For the Greeks, the museum signified the place dedicated to the inspiring muses of the arts and letters... In times to come, the museums that had been founded—as some sort of sanctuaries of history, art and culture that wanted to be preserved—had structured their themes on several categories: archaeology, anthropology and ethnology, folklore, history, cultural, military, natural history, as well as the history of art, technology and science.
Open to all those willing to know their past, museums exhibit the most representative objects or artefacts from the domain they represent, thus becoming “living schools” for those crossing their thresholds. This is what the Museum of the University of Bucharest has set out to be ever since September 1967, the year of its foundation, when Academy member Gheorghe Mihoc, Rector of the University at that time, ordered “the foundation of a public collection comprising documentary material, original pieces or significant copies, in view of a scientific reconstitution of the history of this University, with the Rector’s Office at the University of Bucharest and within its budget.”
Located on the ground floor of the left pavilion in the Palace of the Faculty of Law, the Museum has reached a valuable collection made up of 2486 pieces, most of them out of donations of its own teaching staff, former graduates: prints, documents, rare books, pictures, paintings, furniture, medals, plaques, and various thematic accessories.
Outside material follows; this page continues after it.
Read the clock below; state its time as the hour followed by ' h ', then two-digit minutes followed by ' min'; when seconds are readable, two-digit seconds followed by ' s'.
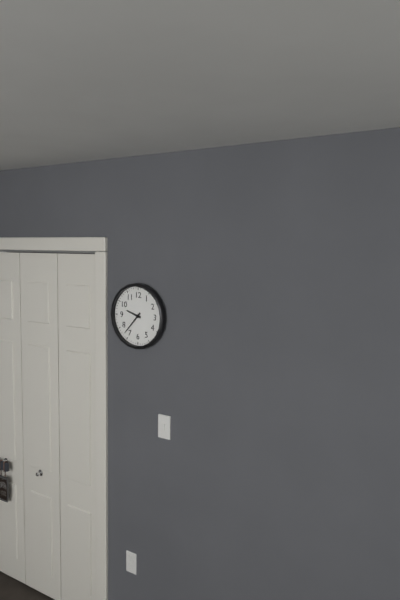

The visitor has the opportunity to go through the complicated itinerary of the evolution of Romanian education, with the aid of original documents which mark the evolution of the University of Bucharest from its very foundation. Through their documentary importance, the prints and the documents (acts, incunabula) with great historical value are the most representative, entirely covering the most fertile period of progress within the Romanian educational system, from 1649 until the present day.